Choi Chang Hwan, Kim Tae Il, Kim Byung Chang, Shin Sung Jae, Lee Sang Kil, Kim Won Ho, Kim Hyon Suk
Department of Internal Medicine, Institute of Gastroenterology, Brain Korea 21 Project for Medical Science, Yonsei University College of Medicine, Seoul, Korea.
Dis Colon Rectum. 2006 Dec;49(12):1849-59. doi: 10.1007/s10350-006-0706-z.
This study was designed to assess anti-Saccharomyces cerevisiae antibody positive rate in Behçet's disease and intestinal Behçet's disease and to evaluate whether anti-Saccharomyces cerevisiae antibody expression is associated with clinical findings at diagnosis and clinical course of intestinal Behçet's disease.
One hundred six patients with intestinal Behçet's disease, 30 patients with Behçet's disease, and 45 healthy control subjects were included. Anti-Saccharomyces cerevisiae antibody was detected by indirect immunofluorescence assay. According to anti-Saccharomyces cerevisiae antibody expression, the various parameters at diagnosis, cumulative relapse rates, and cumulative probabilities of operation were analyzed.
Anti-Saccharomyces cerevisiae antibody positive rate was 44.3 percent in intestinal Behçet's disease, 3.3 percent in Behçet's disease, and 8.8 percent in healthy control subjects. In patients with intestinal Behçet's disease, age, gender, distribution of Behçet's disease subtype, symptoms, laboratory tests, and colonoscopic findings at diagnosis were not different according to anti-Saccharomyces cerevisiae antibody expression.

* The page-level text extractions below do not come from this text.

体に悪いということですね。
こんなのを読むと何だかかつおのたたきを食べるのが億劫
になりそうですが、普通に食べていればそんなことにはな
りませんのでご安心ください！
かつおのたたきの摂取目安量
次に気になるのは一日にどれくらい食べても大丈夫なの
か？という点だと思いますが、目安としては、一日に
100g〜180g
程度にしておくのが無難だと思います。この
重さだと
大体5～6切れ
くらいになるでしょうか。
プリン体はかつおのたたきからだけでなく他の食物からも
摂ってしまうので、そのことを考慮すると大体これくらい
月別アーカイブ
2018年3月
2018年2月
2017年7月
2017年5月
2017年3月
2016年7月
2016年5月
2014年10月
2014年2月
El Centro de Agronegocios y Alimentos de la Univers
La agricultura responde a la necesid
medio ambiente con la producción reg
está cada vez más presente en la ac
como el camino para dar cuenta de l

Cumulative probability of a first operation was significantly higher in anti-Saccharomyces cerevisiae antibody (+) intestinal Behçet's disease than in anti-Saccharomyces cerevisiae antibody (-) intestinal Behçet's disease: 44.8 and 17.2 percent at one year, and 53 and 24.3 percent at two years after diagnosis, respectively (P=0.006). The number of patients who underwent two or more operations was higher in anti-Saccharomyces cerevisiae antibody (+) intestinal Behçet's disease than in anti-Saccharomyces cerevisiae antibody (-) intestinal Behçet's disease (21.3 vs. 8.5 percent). The cumulative relapse rates were not different between the two groups.

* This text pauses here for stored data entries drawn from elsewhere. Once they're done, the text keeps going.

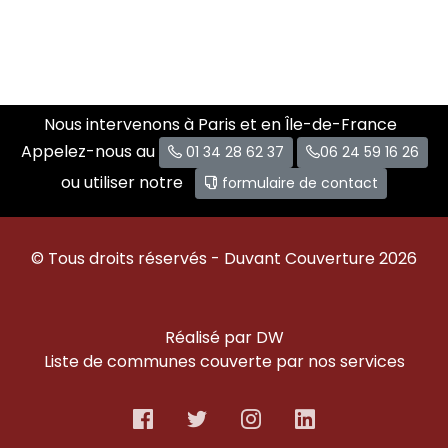
Nous intervenons à Paris et en Île-de-France
Appelez-nous au
01 34 28 62 37
06 24 59 16 26
ou utiliser notre
formulaire de contact
© Tous droits réservés - Duvant Couverture 2026
Réalisé par DW
Liste de communes couverte par nos services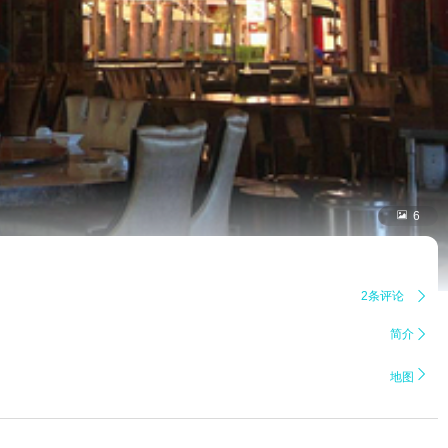

6
2条评论

简介


地图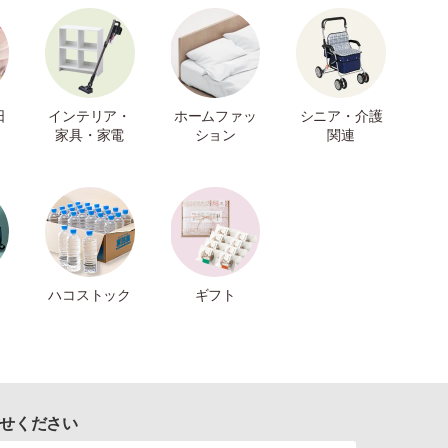
日
インテリア・
ホームファッ
シニア・介護
家具・家電
ション
関連
ハコストック
ギフト
せください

Anti-Saccharomyces cerevisiae antibody positive rate was 44.3 percent in intestinal Behçet's disease. Clinical findings at diagnosis and cumulative relapse rates of intestinal Behçet's disease were not found to be associated with anti-Saccharomyces cerevisiae antibody expression. However, patients with anti-Saccharomyces cerevisiae antibody (+) intestinal Behçet's disease were more likely to receive surgical treatment.
本研究旨在评估白塞病及肠道白塞病中抗酿酒酵母抗体阳性率,并评价抗酿酒酵母抗体表达是否与肠道白塞病诊断时的临床特征及临床病程相关。
纳入106例肠道白塞病患者、30例白塞病患者及45例健康对照者。采用间接免疫荧光法检测抗酿酒酵母抗体。根据抗酿酒酵母抗体表达情况,分析诊断时的各项参数、累积复发率及手术累积概率。
肠道白塞病患者抗酿酒酵母抗体阳性率为44.3%,白塞病患者为3.3%,健康对照者为8.8%。在肠道白塞病患者中,根据抗酿酒酵母抗体表达情况,诊断时的年龄、性别、白塞病亚型分布、症状、实验室检查及结肠镜检查结果并无差异。抗酿酒酵母抗体(+)的肠道白塞病患者首次手术的累积概率显著高于抗酿酒酵母抗体(-)的肠道白塞病患者:诊断后1年分别为44.8%和17.2%,2年分别为53%和24.3%(P=0.006)。抗酿酒酵母抗体(+)的肠道白塞病患者接受两次或更多次手术的人数高于抗酿酒酵母抗体(-)的肠道白塞病患者(21.3%对8.5%)。两组的累积复发率无差异。
肠道白塞病患者抗酿酒酵母抗体阳性率为44.3%。未发现肠道白塞病诊断时的临床特征及累积复发率与抗酿酒酵母抗体表达相关。然而,抗酿酒酵母抗体(+)的肠道白塞病患者更有可能接受手术治疗。